Я была до глубины души растрогана его задушевными словами, но и страшно встревожена, опасаясь, как бы волнение не принесло ему вреда. Я умоляла его не думать о смерти, не огорчать всех нас своими сомнениями, просила отдохнуть, уснуть. Муж послушался меня, перестал говорить, но по умиротворенному лицу было ясно видно, что мысль о смерти не покидает его и что переход в иной мир ему не страшен.
Около девяти утра Федор Михайлович спокойно уснул, не выпуская моей руки из своей. Я сидела не шевелясь, боясь каким-нибудь движением нарушить его сон. Но в одиннадцать часов муж внезапно проснулся, привстал с подушки, и кровотечение возобновилось. Я была в полном отчаянии, хотя изо всех сил старалась иметь бодрый вид и уверяла мужа, что крови вышло немного и что, наверно, как и третьего дня, опять образуется “пробка”. На мои успокоительные слова Федор Михайлович только печально покачал головой, как бы вполне убежденный в том, что предсказание о смерти сегодня же сбудется.
Среди дня опять стали приходить родные, знакомые и незнакомые, опять приносили письма и телеграммы.

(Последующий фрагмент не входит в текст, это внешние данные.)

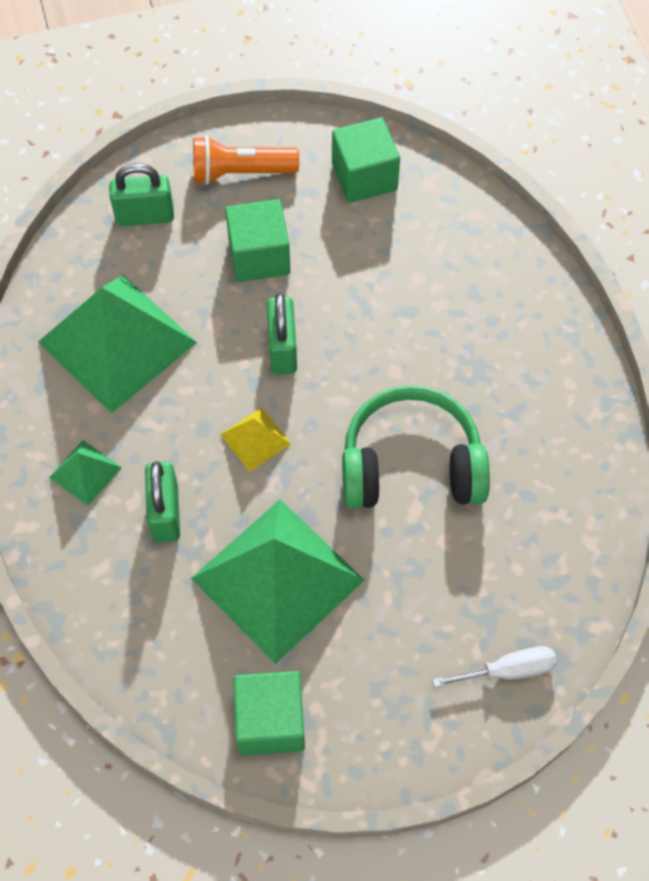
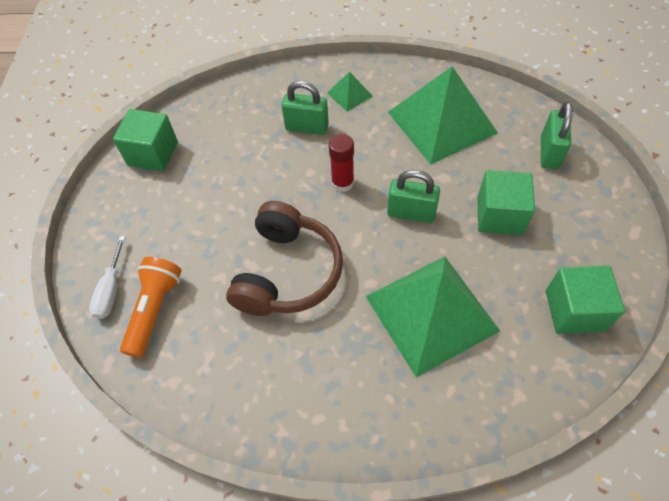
camera: 110 degrees right, 5 degrees down
(240, 172) = (586, 220): orange flashlight -> orange flashlight (154, 310)
(255, 439) = (342, 183): yellow pyramid -> red glue stick
(277, 578) = (238, 175): green pyramid -> green pyramid (431, 313)
(411, 465) = (287, 272): green headphones -> brown headphones

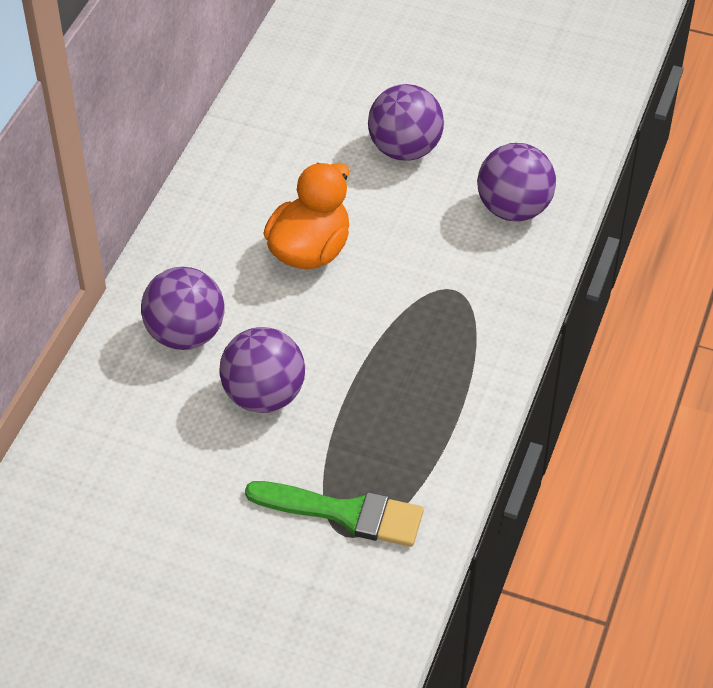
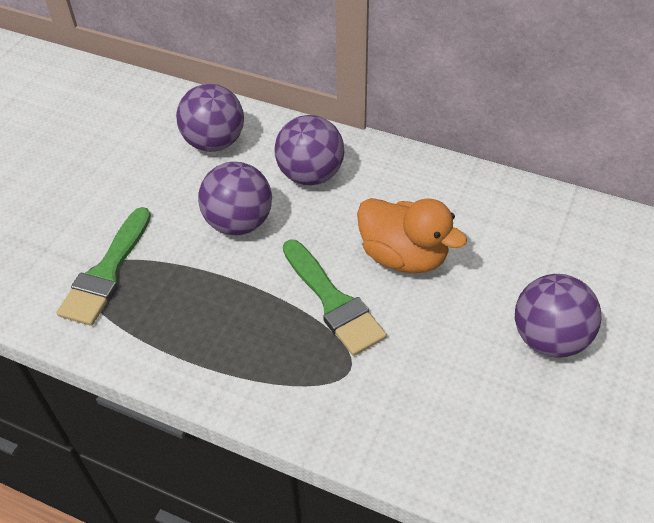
camera: 95 degrees right, 0 degrees up
(374, 305) = (333, 302): none -> green brush
(513, 209) = (466, 436): purple ball -> purple ball (214, 142)

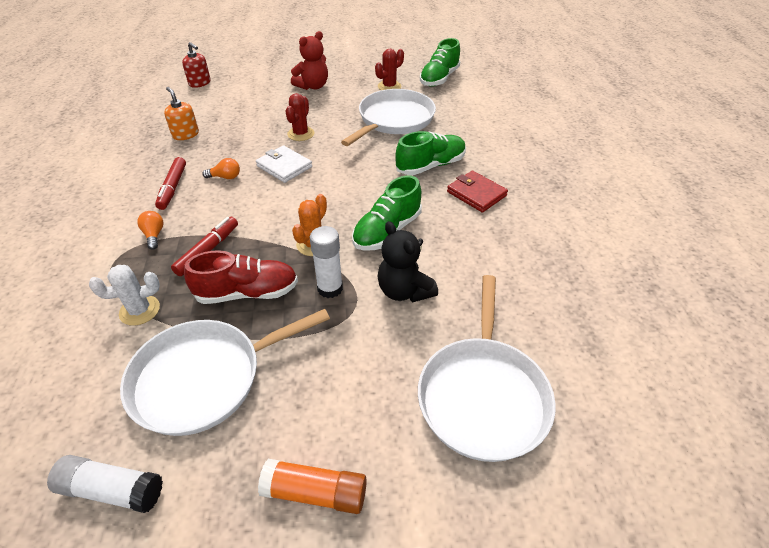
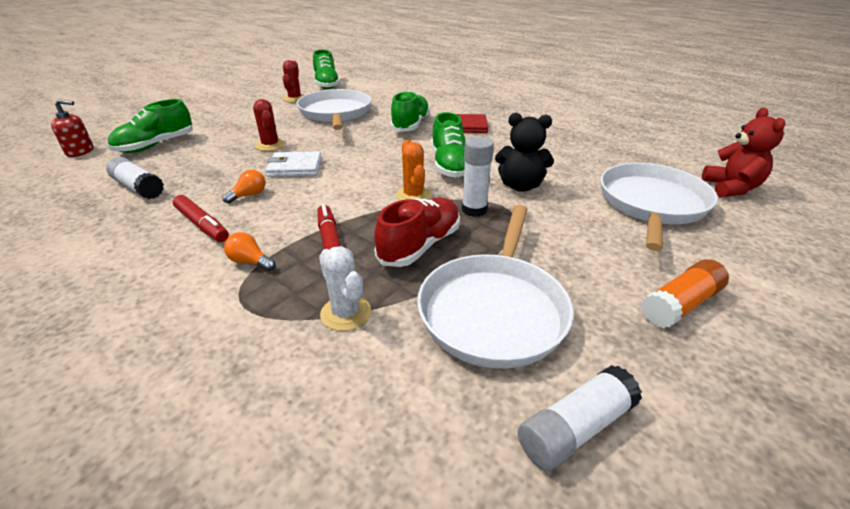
camera: 45 degrees left, 10 degrees down
(139, 310) = (346, 313): white cactus -> white cactus turned 60 degrees counterclockwise
(185, 134) = (138, 188): orange soap dispenser -> white glue stick
(240, 97) = (156, 145): none -> green shoe
(313, 86) = (223, 117): red teddy bear -> red teddy bear (731, 188)
(483, 396) = (651, 204): white pan -> white pan turned 120 degrees counterclockwise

Приехал пасынок Федора Михайловича, которого я накануне письмом уведомила о болезни мужа. Павел Александрович непременно хотел войти к больному, но доктор его не пустил; тогда он стал в щелку двери подглядывать в комнату. Федор Михайлович заметил его подглядывания, взволновался и сказал: “Аня, не пускай его ко мне, он меня расстроит!”
Между тем П. А. Исаев очень волновался и говорил всем приходившим узнавать о положении Федора Михайловича, знакомым и незнакомым, что у “отца” не составлено духовного завещания и что надо привезти на дом нотариуса, чтобы Федор Михайлович мог лично распорядиться тем, что ему принадлежит. Приехавший навестить больного профессор Кошлаков, узнав от пасынка о намерении его привезти нотариуса, воспротивился этому и объявил, что необходимо изо всех сил беречь силы больного, что подобная деловая сцена, где потребуются от него распоряжения и объяснения, может только укрепить мысли о скорой смерти, что всякое волнение может погубить больного.